The second thing Nicole did was light my fire for smoking.  Being that her favorite food is smoked brisket, it seemed not only appropriate, but mandatory that I learn how to smoke meats.

I started with a Brinkman smoke and grill last summer and have done about 10 briskets to date.  And while it was a good place to start, I felt very early on that it wasn’t quite what I was looking for when it came to the true bbq experience.  Just last night I bought my first Weber Kettle (22.5) and I also have a Smokenator on the way from Amazon.  I think eventually I will get an offset box smoker, but right now I’m still just trying to get my sea legs, as it were.
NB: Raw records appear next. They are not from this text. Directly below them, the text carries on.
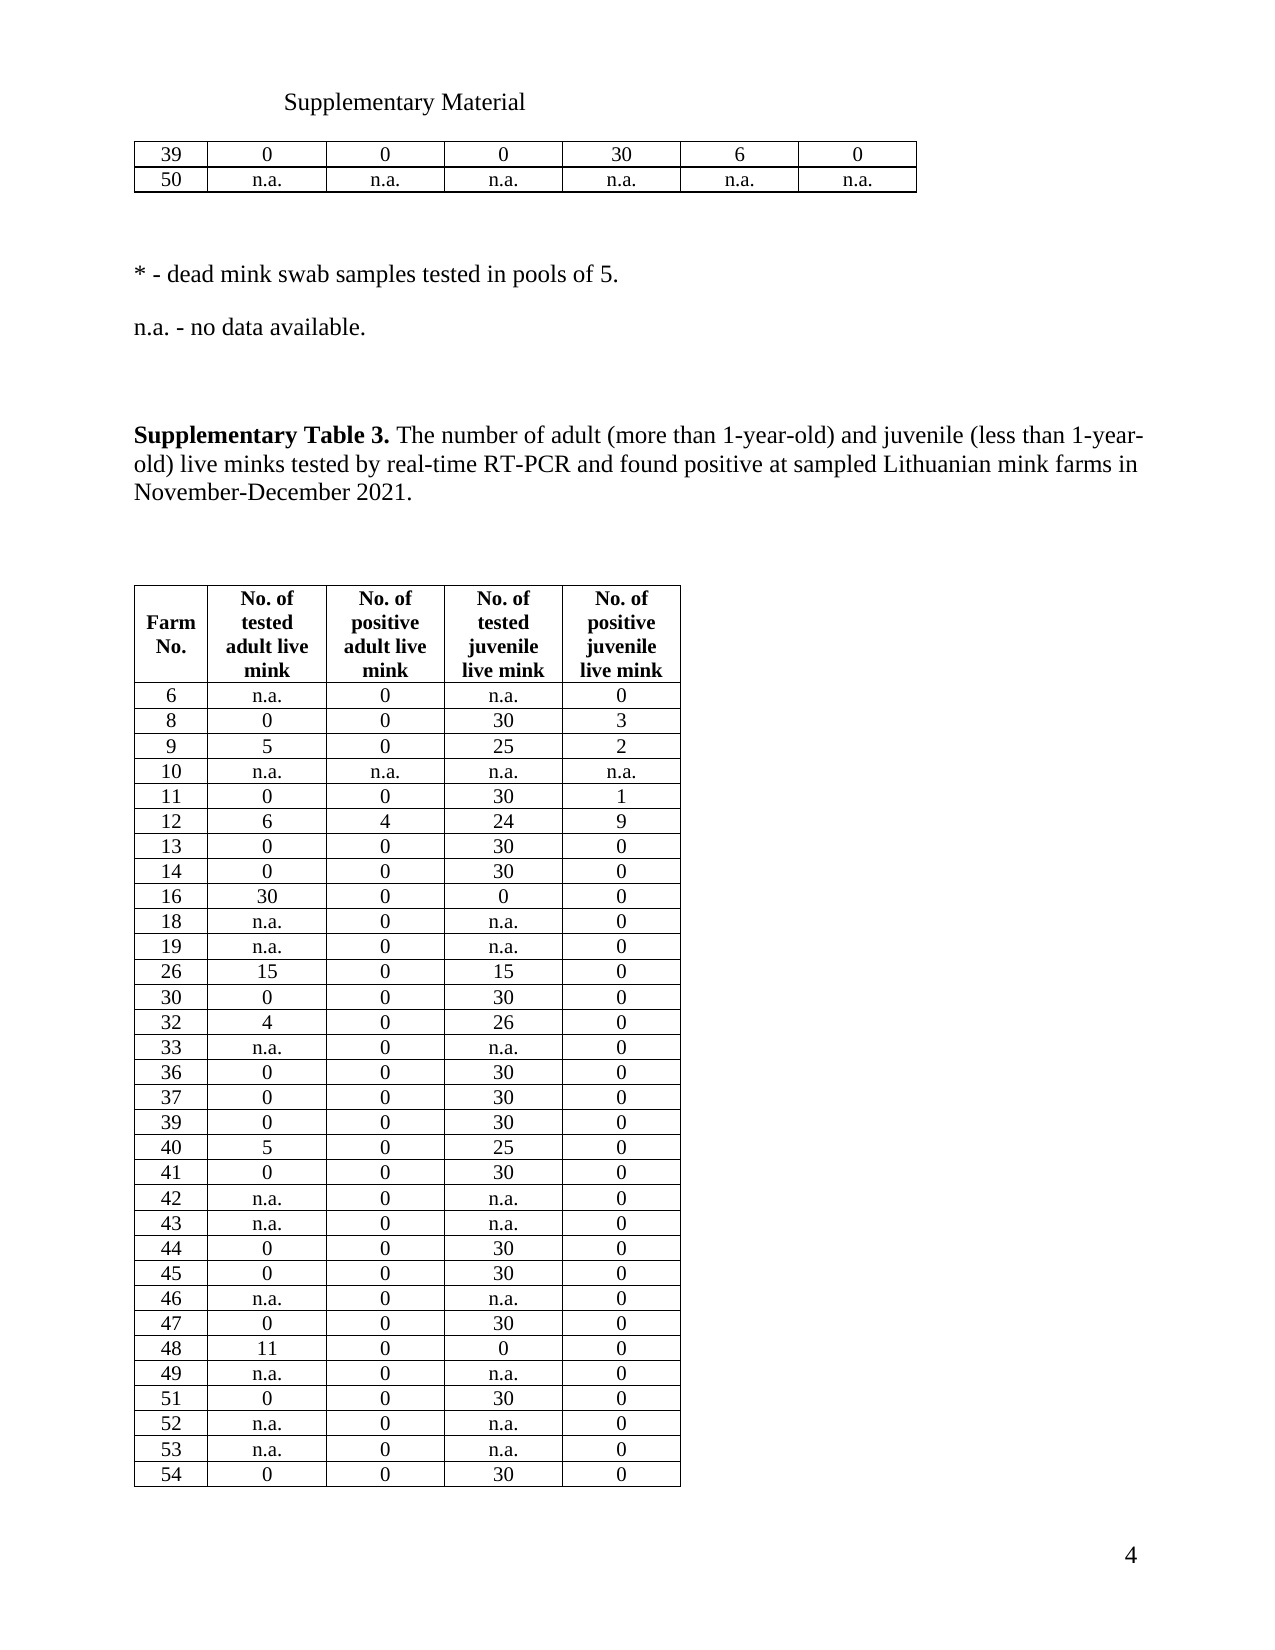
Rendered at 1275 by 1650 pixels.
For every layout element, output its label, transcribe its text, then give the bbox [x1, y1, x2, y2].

table_cell 11 [208, 1336, 326, 1360]
table_cell 14 [135, 859, 207, 883]
table_cell 30 [445, 1462, 562, 1486]
table_cell n.a. [563, 759, 680, 783]
table_cell n.a. [208, 934, 326, 958]
table_cell 4 [208, 1010, 326, 1034]
table_cell 0 [563, 960, 680, 983]
table_cell 0 [327, 1336, 444, 1360]
table_cell 0 [327, 1035, 444, 1059]
table_cell 0 [327, 960, 444, 983]
table_cell 0 [445, 884, 562, 908]
table_cell 30 [445, 859, 562, 883]
table_cell 0 [327, 1135, 444, 1159]
table_cell 50 [135, 168, 207, 191]
table_cell 0 [563, 1336, 680, 1360]
table_cell 52 [135, 1411, 207, 1435]
text n.a. - no data available. [133, 312, 1152, 341]
table_cell 0 [327, 709, 444, 732]
table_cell n.a. [445, 1035, 562, 1059]
table_cell 0 [563, 1261, 680, 1285]
table_cell 42 [135, 1185, 207, 1209]
table_cell n.a. [208, 759, 326, 783]
table_cell 53 [135, 1436, 207, 1461]
table_cell 51 [135, 1386, 207, 1410]
table_cell 0 [327, 1436, 444, 1461]
table_cell 0 [563, 1211, 680, 1234]
table_cell 0 [799, 142, 916, 166]
table_cell 30 [445, 1261, 562, 1285]
table_cell 33 [135, 1035, 207, 1059]
table_cell 47 [135, 1311, 207, 1335]
table_cell 0 [208, 784, 326, 808]
table_cell 0 [563, 1035, 680, 1059]
table_cell 0 [208, 1462, 326, 1486]
table_cell 0 [563, 1085, 680, 1109]
table_cell n.a. [208, 1361, 326, 1385]
table_cell 39 [135, 142, 207, 166]
table_cell 0 [208, 859, 326, 883]
table_cell 30 [445, 1236, 562, 1260]
table_cell n.a. [327, 168, 444, 191]
table_cell 0 [563, 1160, 680, 1184]
table_cell n.a. [208, 909, 326, 933]
table_cell 30 [135, 985, 207, 1009]
table_cell 41 [135, 1160, 207, 1184]
table_cell 0 [327, 1085, 444, 1109]
table_cell 0 [563, 909, 680, 933]
table_cell 0 [327, 1160, 444, 1184]
table_header No. of tested adult live mink [208, 586, 326, 682]
table_cell 0 [327, 1311, 444, 1335]
table_cell 0 [208, 985, 326, 1009]
table_cell n.a. [445, 168, 562, 191]
table_cell n.a. [445, 1185, 562, 1209]
table_cell 0 [327, 1211, 444, 1234]
table_cell 0 [327, 934, 444, 958]
table_cell 0 [208, 1160, 326, 1184]
table_cell 0 [208, 834, 326, 858]
table_cell 0 [327, 909, 444, 933]
table_cell 1 [563, 784, 680, 808]
table_cell 30 [445, 1386, 562, 1410]
table_cell 30 [445, 1085, 562, 1109]
table_cell 11 [135, 784, 207, 808]
table_cell n.a. [208, 1286, 326, 1310]
table_cell 24 [445, 809, 562, 833]
table_cell 0 [327, 784, 444, 808]
table_cell 0 [208, 1311, 326, 1335]
table_cell 0 [563, 859, 680, 883]
table_cell 10 [135, 759, 207, 783]
table_cell 0 [327, 1060, 444, 1084]
table_cell 0 [563, 1386, 680, 1410]
table_cell 15 [208, 960, 326, 983]
table_cell n.a. [208, 1411, 326, 1435]
table_cell 25 [445, 734, 562, 758]
table_cell n.a. [445, 683, 562, 707]
table_cell n.a. [445, 759, 562, 783]
table_cell 0 [563, 1060, 680, 1084]
table_cell 43 [135, 1211, 207, 1234]
table_cell 2 [563, 734, 680, 758]
table_cell 12 [135, 809, 207, 833]
table_cell 40 [135, 1135, 207, 1159]
table_cell 39 [135, 1110, 207, 1134]
table_cell 0 [208, 1261, 326, 1285]
table_cell 30 [445, 709, 562, 732]
table_cell 0 [445, 1336, 562, 1360]
table_cell 8 [135, 709, 207, 732]
table_cell 30 [563, 142, 680, 166]
table_cell 26 [445, 1010, 562, 1034]
table_cell 13 [135, 834, 207, 858]
table_cell 0 [327, 1261, 444, 1285]
table_cell n.a. [208, 1211, 326, 1234]
table_cell 37 [135, 1085, 207, 1109]
text * - dead mink swab samples tested in pools of 5. [133, 259, 1152, 287]
table_cell 0 [327, 1185, 444, 1209]
table_cell 0 [445, 142, 562, 166]
table_cell 0 [327, 1286, 444, 1310]
table_cell 6 [681, 142, 798, 166]
table_cell 0 [563, 985, 680, 1009]
table_cell 30 [445, 1060, 562, 1084]
table_cell n.a. [208, 683, 326, 707]
table_cell 19 [135, 934, 207, 958]
table_cell 0 [327, 1110, 444, 1134]
table_cell n.a. [563, 168, 680, 191]
table_cell 15 [445, 960, 562, 983]
table_cell 0 [563, 934, 680, 958]
table_cell 0 [563, 1436, 680, 1461]
table_cell 0 [208, 1386, 326, 1410]
table_cell 0 [563, 1010, 680, 1034]
table_header No. of tested juvenile live mink [445, 586, 562, 682]
table_cell 30 [445, 1160, 562, 1184]
table_cell 44 [135, 1236, 207, 1260]
table_cell 6 [208, 809, 326, 833]
table_cell 49 [135, 1361, 207, 1385]
table_cell 0 [327, 1462, 444, 1486]
table_cell 30 [445, 985, 562, 1009]
table_cell n.a. [208, 1436, 326, 1461]
table_cell 0 [327, 734, 444, 758]
table_cell 4 [327, 809, 444, 833]
table_cell 0 [563, 1361, 680, 1385]
table_cell 0 [563, 1110, 680, 1134]
table_cell 25 [445, 1135, 562, 1159]
table_cell 0 [327, 142, 444, 166]
table_cell n.a. [445, 1411, 562, 1435]
table_cell 0 [208, 1060, 326, 1084]
table_cell 46 [135, 1286, 207, 1310]
table_cell n.a. [445, 1286, 562, 1310]
table_header Farm No. [135, 586, 207, 682]
table_cell 0 [563, 1135, 680, 1159]
table_cell 9 [563, 809, 680, 833]
table_cell 32 [135, 1010, 207, 1034]
table_cell 0 [327, 1236, 444, 1260]
table_cell 0 [563, 834, 680, 858]
table_cell 0 [208, 709, 326, 732]
table_cell 0 [563, 683, 680, 707]
table_cell 0 [563, 1462, 680, 1486]
table_cell 0 [327, 1361, 444, 1385]
text Supplementary Table 3. The number of adult (more than 1-year-old) and juvenile (less than 1-year-old) live minks tested by real-time RT-PCR and found positive at sampled Lithuanian mink farms in November-December 2021. [133, 420, 1152, 506]
table_cell 30 [208, 884, 326, 908]
table_cell 30 [445, 1311, 562, 1335]
table_cell 3 [563, 709, 680, 732]
table_cell 26 [135, 960, 207, 983]
table_cell 18 [135, 909, 207, 933]
table_cell n.a. [681, 168, 798, 191]
table_cell 9 [135, 734, 207, 758]
table_cell 0 [563, 1311, 680, 1335]
table_cell n.a. [445, 1361, 562, 1385]
table_cell n.a. [445, 1211, 562, 1234]
table_header No. of positive adult live mink [327, 586, 444, 682]
table_cell 16 [135, 884, 207, 908]
table_cell 0 [327, 834, 444, 858]
table_cell 36 [135, 1060, 207, 1084]
table_cell n.a. [208, 1035, 326, 1059]
table_cell 45 [135, 1261, 207, 1285]
table_cell 0 [563, 884, 680, 908]
table_cell n.a. [445, 1436, 562, 1461]
table_cell 0 [208, 1085, 326, 1109]
table_cell n.a. [327, 759, 444, 783]
table_cell 0 [563, 1411, 680, 1435]
table_cell 5 [208, 1135, 326, 1159]
table_cell n.a. [445, 909, 562, 933]
table_cell 6 [135, 683, 207, 707]
table_cell 0 [563, 1236, 680, 1260]
table_cell 30 [445, 834, 562, 858]
table_cell n.a. [208, 1185, 326, 1209]
table_cell n.a. [445, 934, 562, 958]
table_cell 48 [135, 1336, 207, 1360]
table_cell 0 [563, 1185, 680, 1209]
table_cell 0 [327, 683, 444, 707]
table_cell n.a. [208, 168, 326, 191]
table_cell 0 [327, 1010, 444, 1034]
table_cell n.a. [799, 168, 916, 191]
table_cell 0 [327, 1386, 444, 1410]
table_cell 0 [208, 142, 326, 166]
table_cell 54 [135, 1462, 207, 1486]
table_cell 0 [563, 1286, 680, 1310]
table_cell 0 [208, 1110, 326, 1134]
table_cell 0 [327, 884, 444, 908]
table_cell 0 [327, 859, 444, 883]
table_header No. of positive juvenile live mink [563, 586, 680, 682]
table_cell 0 [327, 985, 444, 1009]
table_cell 30 [445, 784, 562, 808]
table_cell 5 [208, 734, 326, 758]
table_cell 0 [327, 1411, 444, 1435]
table_cell 30 [445, 1110, 562, 1134]
table_cell 0 [208, 1236, 326, 1260]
But, a day spent in the backyard smoking meats is quickly becoming one of my favorite things…  For me it’s time to relax, reflect, and accomplish.  BBQ has as much to do with my outlook on life and the blessings that I have in my life now as it ever has to do with dinner.

That is how I came to start smoking meats AND why it’s such an enjoyable and important thing to me.

I am glad to have found this site and I look forward to sharing my experiences with y’all.
 
Well, I’m new to the forum and just discovered this site today…  Glad to be here.

Here’s my story.  I started doing my own grilling after getting married in 2000.  Was exclusively a propane guy for ease of use, quicker grilling time, etc.  I built my first house in 2004 and my Dad bought me a mean stainless steel propane grill, so the streak continued…

Fast forward to 2007… now recently divorced and looking for new ways to rebuild my life as a single man on a new path.  I definitely turned to grilling.  I spent a lot of time in my back yard grilling, listening to music, drinking some good booze, and just learning how to enjoy spending time alone for the first time in my adult life.  But, at this point it was still just throwing burgers/steaks/chicken breasts on the propane grill.

Then 2009 got here and things changed for me… I met Nicole… She’s the quintessential Okie like me.  She loves OU football and her favorite food on the entire planet is smoked brisket.  She’s also 12 years younger than me and beautiful, so the time we spent dating was most definitely the proverbial “feather in my cap.”  :)

We dated only briefly, but have remained what can only be described as best friends.  We spend more time together now than we did when we were in dating mode.  While the situation isn’t typical, she has definitely been a God-send for me as she has been invaluable in helping me recover my life following my divorce (as the divorced peeps on here can attest isn’t a joy ride).

But, the first thing she helped progress was that since meeting we have dedicated ourselves to tailgating at all the OU home football games.  In designing our tailgating experience, I made the very crucial decision to turn to charcoal grilling.  As y’all know, this is a huge step. Lol.  It takes merely one time using the charcoal to realize that I have wasted the better part of 10 years and innumerable cuts of meat previous to that moment.

The second thing Nicole did was light my fire for smoking.  Being that her favorite food is smoked brisket, it seemed not only appropriate, but mandatory that I learn how to smoke meats.

I started with a Brinkman smoke and grill last summer and have done about 10 briskets to date.  And while it was a good place to start, I felt very early on that it wasn’t quite what I was looking for when it came to the true bbq experience.  Just last night I bought my first Weber Kettle (22.5) and I also have a Smokenator on the way from Amazon.  I think eventually I will get an offset box smoker, but right now I’m still just trying to get my sea legs, as it were.

But, a day spent in the backyard smoking meats is quickly becoming one of my favorite things…  For me it’s time to relax, reflect, and accomplish.  BBQ has as much to do with my outlook on life and the blessings that I have in my life now as it ever has to do with dinner.

That is how I came to start smoking meats AND why it’s such an enjoyable and important thing to me.

I am glad to have found this site and I look forward to sharing my experiences with y’all.
CzechM8,

That's a Great story!

It would be good if you went to our "Roll Call" forum section, and copy & paste that same story on there.

Then everyone can welcome you properly.

Then stick around---You'll love it here!